### Records shown ###

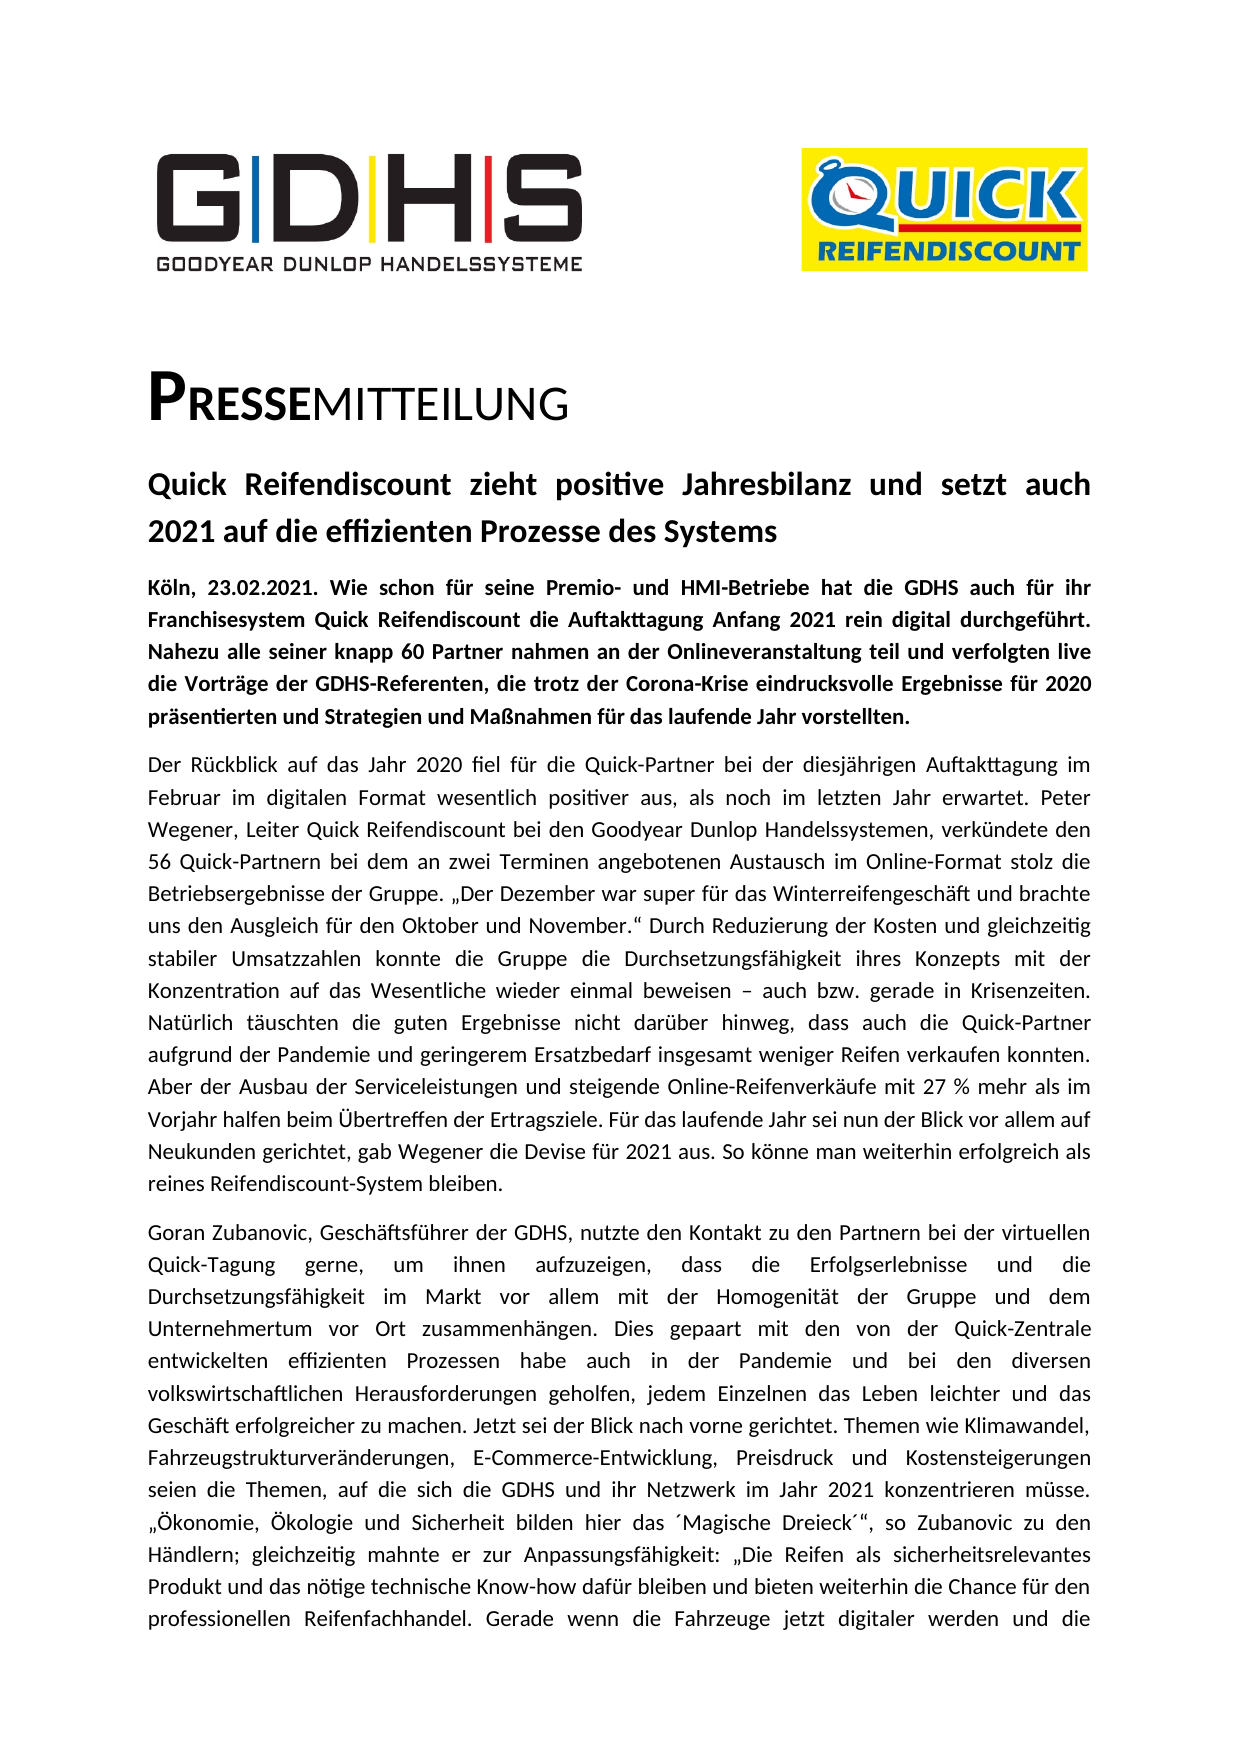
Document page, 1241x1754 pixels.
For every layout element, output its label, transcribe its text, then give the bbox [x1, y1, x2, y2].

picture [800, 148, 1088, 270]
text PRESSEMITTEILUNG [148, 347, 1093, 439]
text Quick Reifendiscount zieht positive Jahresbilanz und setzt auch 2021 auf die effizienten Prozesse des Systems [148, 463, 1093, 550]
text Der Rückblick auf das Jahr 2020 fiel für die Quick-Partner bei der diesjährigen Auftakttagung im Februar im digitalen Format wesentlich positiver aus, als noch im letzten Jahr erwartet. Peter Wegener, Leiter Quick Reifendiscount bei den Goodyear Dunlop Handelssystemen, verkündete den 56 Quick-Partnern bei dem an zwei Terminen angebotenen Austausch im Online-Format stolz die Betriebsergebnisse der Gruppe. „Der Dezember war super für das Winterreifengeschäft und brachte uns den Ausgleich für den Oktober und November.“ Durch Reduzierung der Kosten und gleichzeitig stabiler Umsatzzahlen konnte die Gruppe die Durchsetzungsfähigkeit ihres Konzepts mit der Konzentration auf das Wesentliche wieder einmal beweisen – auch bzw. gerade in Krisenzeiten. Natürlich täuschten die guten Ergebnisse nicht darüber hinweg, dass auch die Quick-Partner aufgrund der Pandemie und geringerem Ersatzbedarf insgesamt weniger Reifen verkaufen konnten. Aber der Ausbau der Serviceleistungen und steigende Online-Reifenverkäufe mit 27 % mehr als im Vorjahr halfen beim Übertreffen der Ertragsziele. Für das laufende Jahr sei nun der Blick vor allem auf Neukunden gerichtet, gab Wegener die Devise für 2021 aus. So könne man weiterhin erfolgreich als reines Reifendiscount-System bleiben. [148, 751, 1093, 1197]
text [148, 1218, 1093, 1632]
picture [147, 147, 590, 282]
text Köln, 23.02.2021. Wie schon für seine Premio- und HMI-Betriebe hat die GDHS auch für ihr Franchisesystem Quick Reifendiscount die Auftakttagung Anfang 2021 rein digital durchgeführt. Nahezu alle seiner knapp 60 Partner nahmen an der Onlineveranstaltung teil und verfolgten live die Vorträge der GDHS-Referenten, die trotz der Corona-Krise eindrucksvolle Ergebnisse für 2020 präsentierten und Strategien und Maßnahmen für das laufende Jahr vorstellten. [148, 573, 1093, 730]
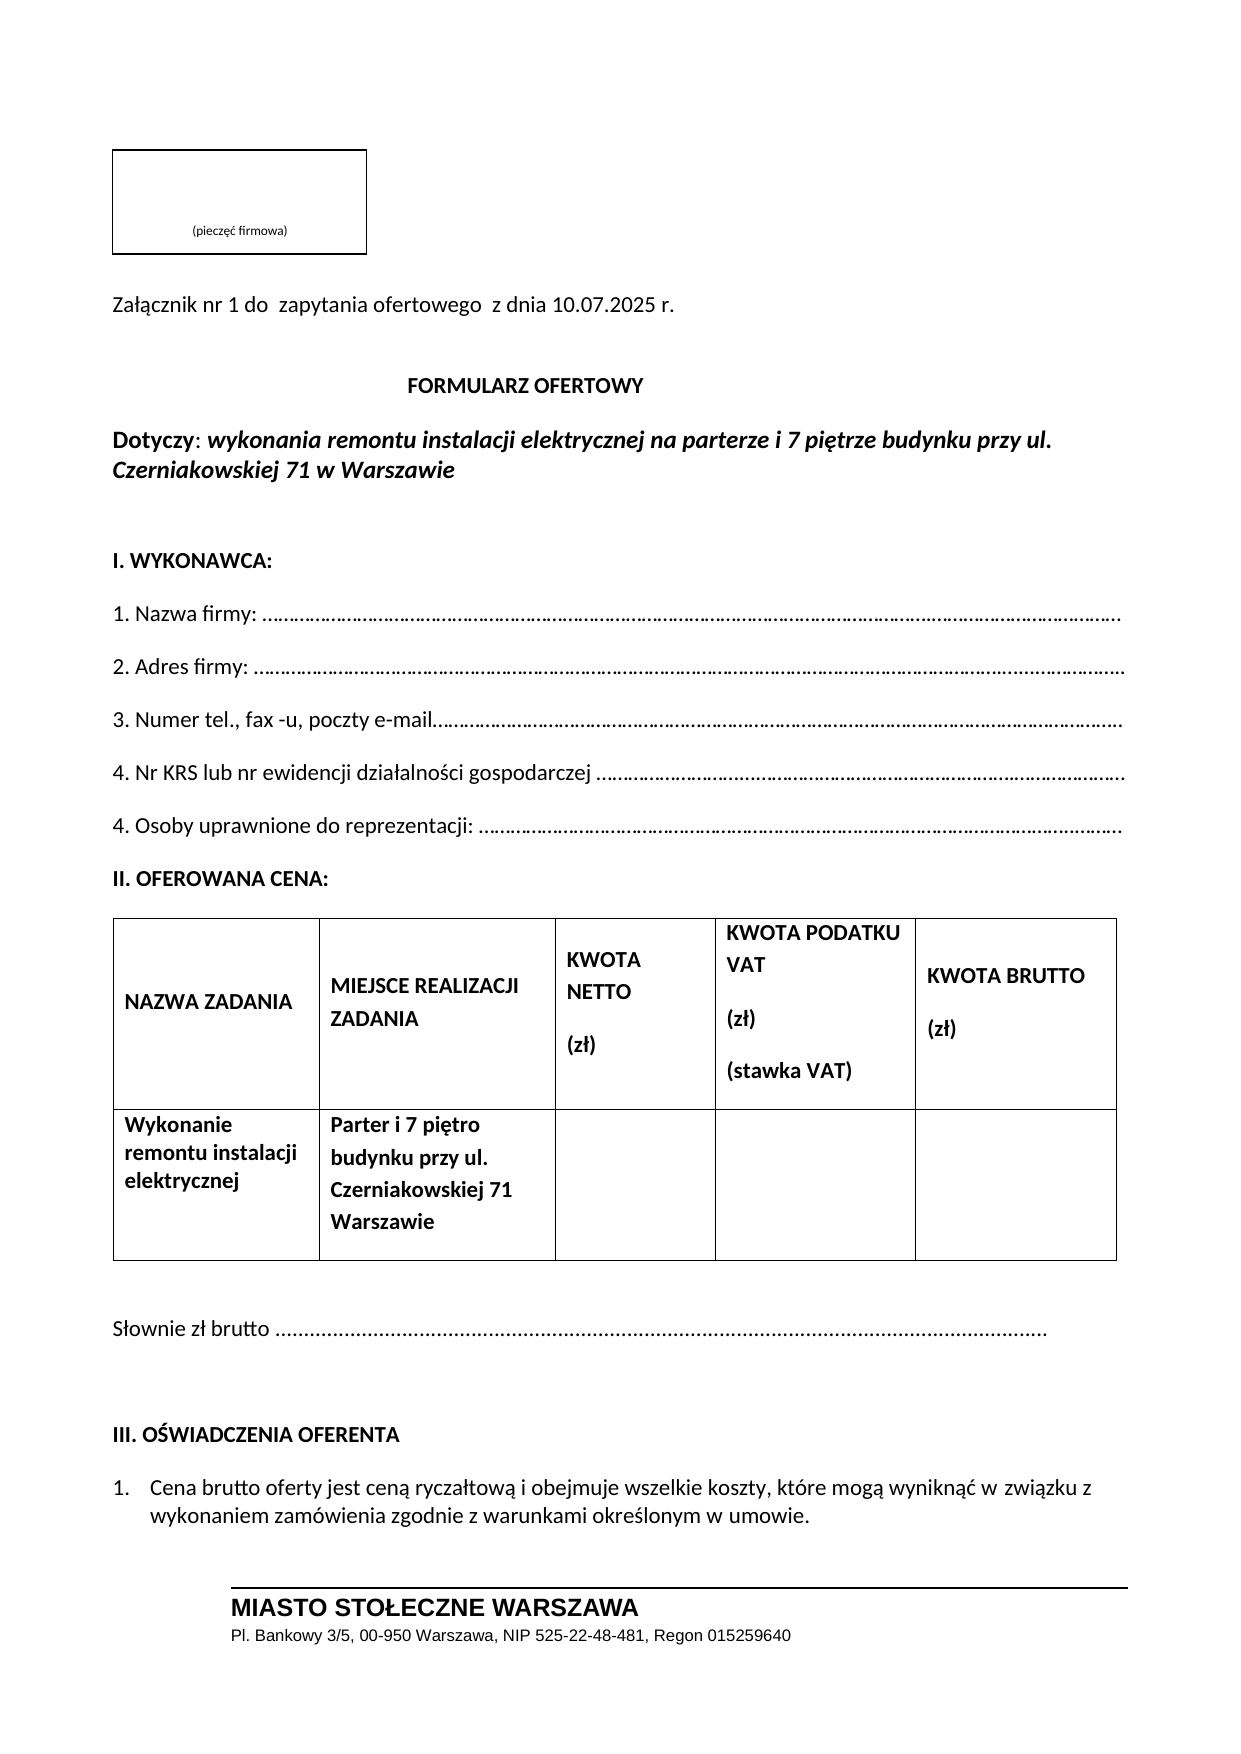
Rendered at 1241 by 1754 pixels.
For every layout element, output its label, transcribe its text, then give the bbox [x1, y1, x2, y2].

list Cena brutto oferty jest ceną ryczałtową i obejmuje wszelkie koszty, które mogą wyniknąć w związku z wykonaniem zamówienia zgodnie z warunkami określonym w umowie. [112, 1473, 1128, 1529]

###

Task prompt:
In the entries above, find every line with the word "picture" and list it.

The answer:
picture [800, 148, 1088, 270]
picture [147, 147, 590, 282]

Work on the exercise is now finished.